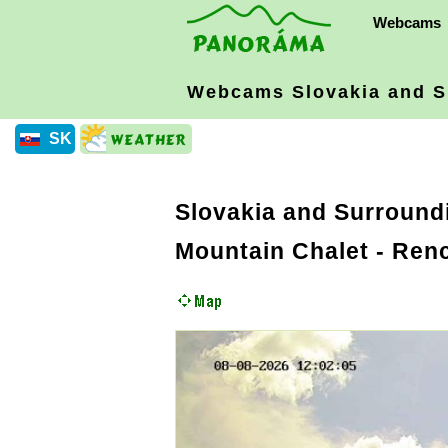
Webcams
Webcams Slovakia
and S
SK
Slovakia and Surround
Mountain Chalet - Ren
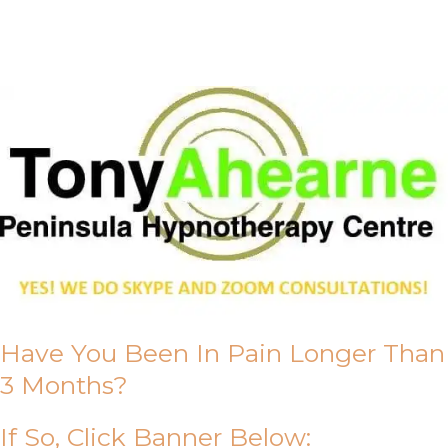
About Us
Have You Been In Pain Longer Than
3 Months?
If So, Click Banner Below:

***

Reproduce every line of text in the data above verbatim, leaving out the pictures.

Webcams
Webcams Slovakia
and S
SK
Slovakia and Surround
Mountain Chalet - Ren
About Us
Have You Been In Pain Longer Than
3 Months?
If So, Click Banner Below:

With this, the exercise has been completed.